Generell aber ist Dinkel das Getreide der Wahl. Gewährsfrau ist Hildegard von Bingen, die über den Dinkel sagte, er sei »das beste Getreide: fettig und kraftvoll und leichter verträglich als alle anderen Körner. « Dietrich Praum schätzt am Dinkel auch sein »kräftiges Aroma, das einen auch den Zucker nicht vermissen lässt«. Um immer die beste Qualität zu erhalten, setzt er auf enge Zusammenarbeit mit Vertragsbauern und Müllern in der Region; der Dinkel kommt ausschließlich aus Deutschland. Neben dem Einsatz hochwertiger Rohstoffe legt Dietrich Praum bei seinen Produkten insbesondere Wert auf eine traditionelle Herstellungsweise. Die Richtschnur dafür: »Unsere Produkte sollen schmecken wie hausgemacht.
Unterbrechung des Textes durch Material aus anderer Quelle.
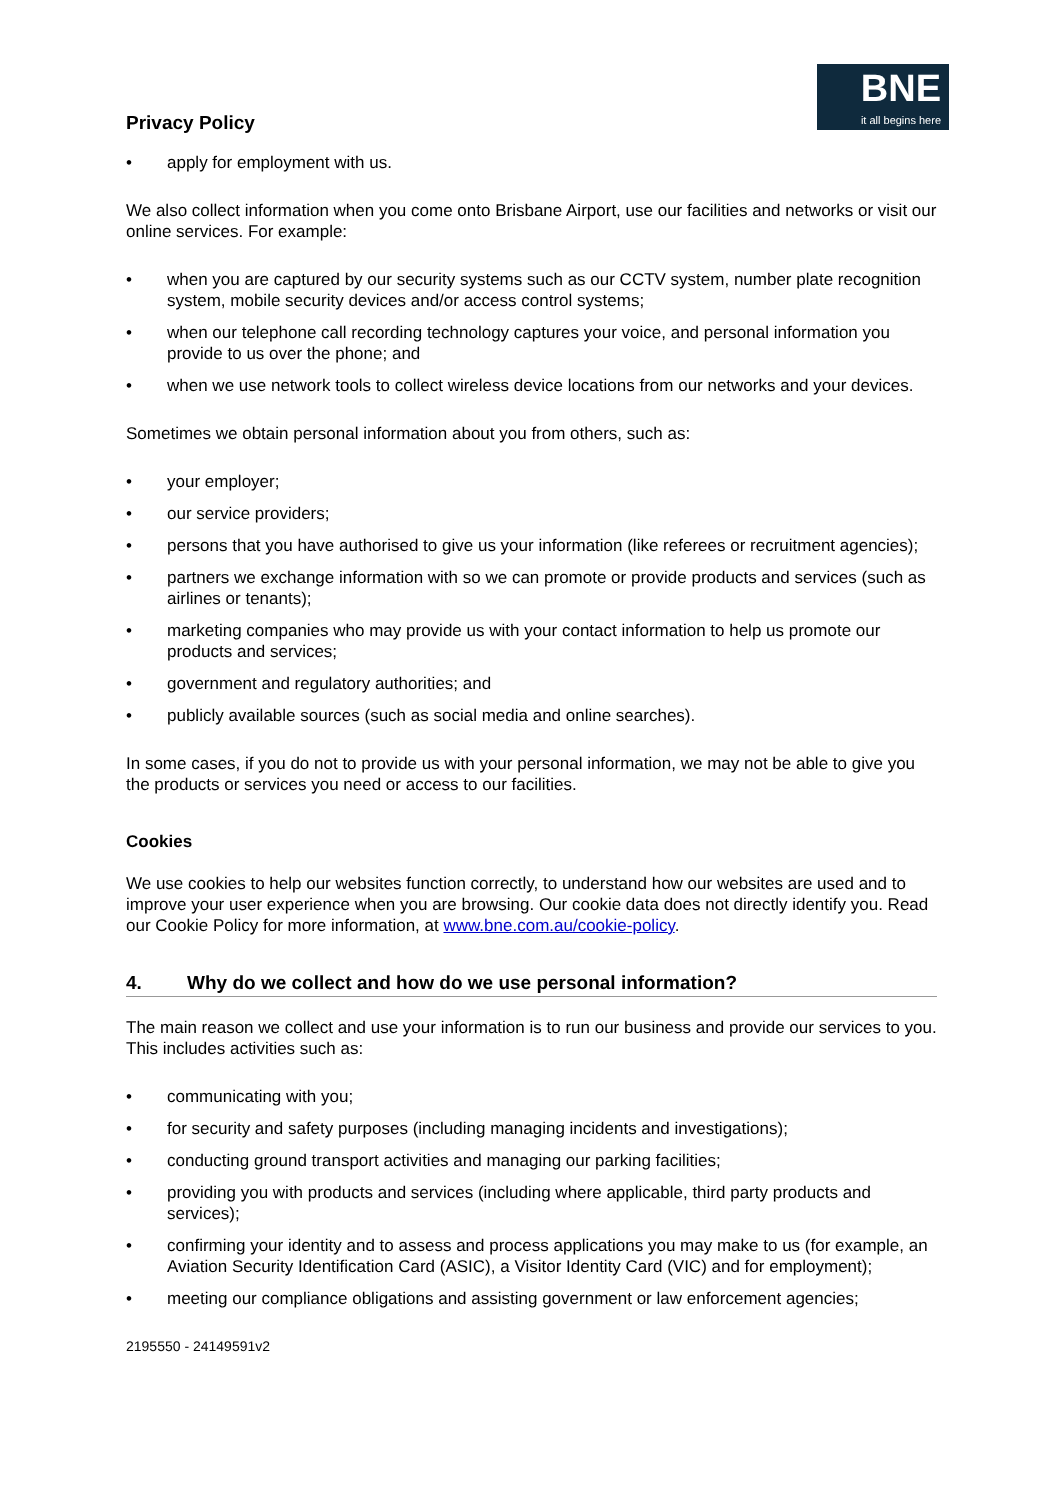Privacy Policy
BNE
it all begins here
apply for employment with us.
We also collect information when you come onto Brisbane Airport, use our facilities and networks or visit our online services. For example:
when you are captured by our security systems such as our CCTV system, number plate recognition system, mobile security devices and/or access control systems;
when our telephone call recording technology captures your voice, and personal information you provide to us over the phone; and
when we use network tools to collect wireless device locations from our networks and your devices.
Sometimes we obtain personal information about you from others, such as:
your employer;
our service providers;
persons that you have authorised to give us your information (like referees or recruitment agencies);
partners we exchange information with so we can promote or provide products and services (such as airlines or tenants);
marketing companies who may provide us with your contact information to help us promote our products and services;
government and regulatory authorities; and
publicly available sources (such as social media and online searches).
In some cases, if you do not to provide us with your personal information, we may not be able to give you the products or services you need or access to our facilities.
Cookies
We use cookies to help our websites function correctly, to understand how our websites are used and to improve your user experience when you are browsing. Our cookie data does not directly identify you. Read our Cookie Policy for more information, at www.bne.com.au/cookie-policy.
4. Why do we collect and how do we use personal information?
The main reason we collect and use your information is to run our business and provide our services to you. This includes activities such as:
communicating with you;
for security and safety purposes (including managing incidents and investigations);
conducting ground transport activities and managing our parking facilities;
providing you with products and services (including where applicable, third party products and services);
confirming your identity and to assess and process applications you may make to us (for example, an Aviation Security Identification Card (ASIC), a Visitor Identity Card (VIC) and for employment);
meeting our compliance obligations and assisting government or law enforcement agencies;
2195550 - 24149591v2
Deshalb kommt auch nur das rein, was rein muss.« Und das ist, so Praums Credo, auch das, was jeder Hobbybäcker zu Hause im Küchenschrank hat. »Je weniger drin ist, desto klarer der Geschmack und desto besser die Verträglichkeit«, dessen ist sich er sich sicher. Fast alle Backwaren aus dem Hause Sommer bestehen zudem aus rein pflanzlichen Zutaten. »Es ist erstaunlich, wie einfach es ist, tierische Produkte durch pflanzliche zu ersetzen. Zudem waren viele unserer alten Rezepte schon von Anfang an vegan.«
Vier der über 40 Produkte tragen außerdem das Fairtrade-Siegel. Rohstoffe wie Schokolade, Paranüsse, Kokosraspeln und Quinoa kommen aus fairem Handel von Kleinbauern in Übersee. Fairness und gute Partnerschaft liegen Dietrich Praum auch in Bezug auf seine 100 Mitarbeiter am Herzen. Viele von ihnen halten dem Familienunternehmen schon seit Jahrzehnten die Treue. »Wer einmal hier anfängt, der bleibt hängen«, bringt es Karin Müller, Leiterin des Qualitätsmanagements, auf den Punkt. »Alle hier schätzen die angenehme Arbeitsatmosphäre, in der jeder nach seinen Stärken und mit vielen Freiheiten arbeiten und seine Kreativität einbringen kann, zum Beispiel bei der Gestaltung unserer Produktverpackungen.« Kernaufgabe ist aber eine andere: Fünf Zertifizierungen jährlich – vom IFS-Zertifikat für höchsten Hygienestandard bis hin zum Demeter- und Bioland-Siegel – und die dazugehörigen Audits erfordern Vorbereitung und ständige Qualitätskontrolle.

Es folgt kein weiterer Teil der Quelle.